Records excerpted from a collection
★ ★ ★ ★ ★
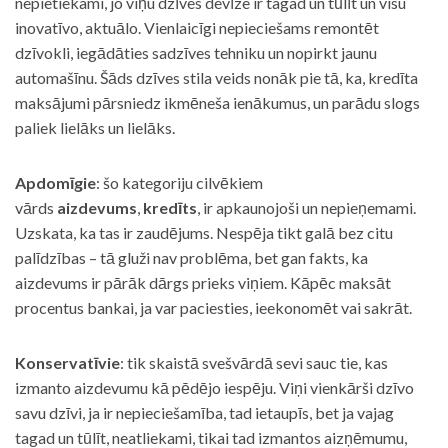
nepietiekami, jo viņu dzīves devīze ir tagad un tūlīt un visu
inovatīvo, aktuālo. Vienlaicīgi nepieciešams remontēt
dzīvokli, iegādāties sadzīves tehniku un nopirkt jaunu
automašīnu. Šāds dzīves stila veids nonāk pie tā, ka, kredīta
maksājumi pārsniedz ikmēneša ienākumus, un parādu slogs
paliek lielāks un lielāks.
Apdomīgie
: šo kategoriju cilvēkiem
vārds
aizdevums
,
kredīts
, ir apkaunojoši un nepieņemami.
Uzskata, ka tas ir zaudējums. Nespēja tikt galā bez citu
palīdzības – tā gluži nav problēma, bet gan fakts, ka
aizdevums ir pārāk dārgs prieks viņiem. Kāpēc maksāt
procentus bankai, ja var paciesties, ieekonomēt vai sakrāt.
Konservatīvie
: tik skaistā svešvārdā sevi sauc tie, kas
izmanto aizdevumu kā pēdējo iespēju. Viņi vienkārši dzīvo
savu dzīvi, ja ir nepieciešamība, tad ietaupīs, bet ja vajag
tagad un tūlīt, neatliekami, tikai tad izmantos aizņēmumu,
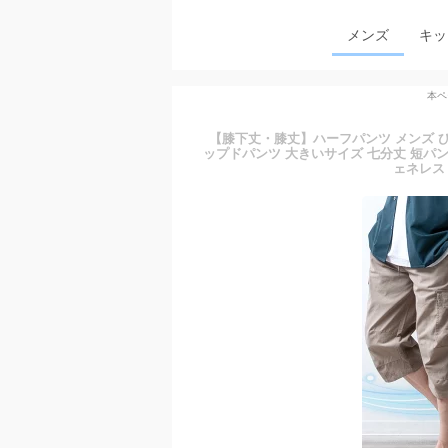
メンズ
キッ
本ペ
【膝下丈・膝丈】ハーフパンツ メンズ ひざ
ップドパンツ 大きいサイズ 七分丈 短パン シ
ェネレス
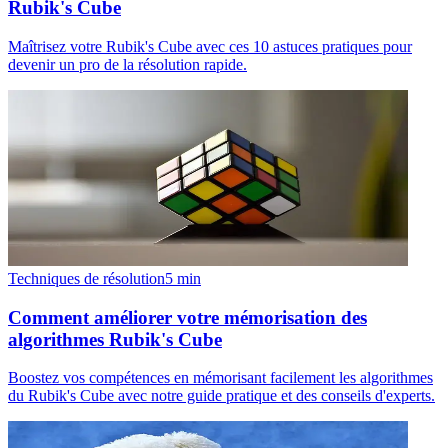
Rubik's Cube
Maîtrisez votre Rubik's Cube avec ces 10 astuces pratiques pour
devenir un pro de la résolution rapide.
Techniques de résolution
5
min
Comment améliorer votre mémorisation des
algorithmes Rubik's Cube
Boostez vos compétences en mémorisant facilement les algorithmes
du Rubik's Cube avec notre guide pratique et des conseils d'experts.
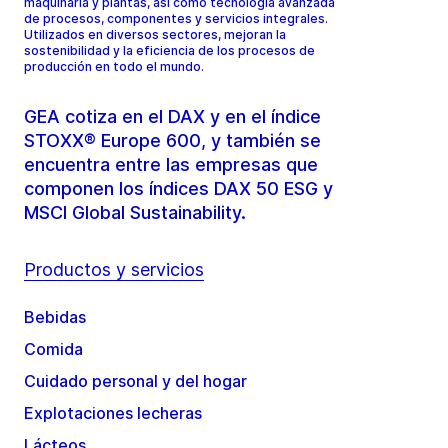
maquinaria y plantas, así como tecnología avanzada
de procesos, componentes y servicios integrales.
Utilizados en diversos sectores, mejoran la
sostenibilidad y la eficiencia de los procesos de
producción en todo el mundo.
GEA cotiza en el DAX y en el índice
STOXX® Europe 600, y también se
encuentra entre las empresas que
componen los índices DAX 50 ESG y
MSCI Global Sustainability.
Productos y servicios
Bebidas
Comida
Cuidado personal y del hogar
Explotaciones lecheras
Lácteos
★ ★ ★ ★ ★
▶ **Prompt**
Among the entries above, locate the line with "Techniques de résolution" and the line with "GEA cotiza en el DAX y en el índice". Give those two lines and all lines between them again, exactly, leaving out the pictures.

▶ **Written solution**
Techniques de résolution
5
min
Comment améliorer votre mémorisation des
algorithmes Rubik's Cube
Boostez vos compétences en mémorisant facilement les algorithmes
du Rubik's Cube avec notre guide pratique et des conseils d'experts.
maquinaria y plantas, así como tecnología avanzada
de procesos, componentes y servicios integrales.
Utilizados en diversos sectores, mejoran la
sostenibilidad y la eficiencia de los procesos de
producción en todo el mundo.
GEA cotiza en el DAX y en el índice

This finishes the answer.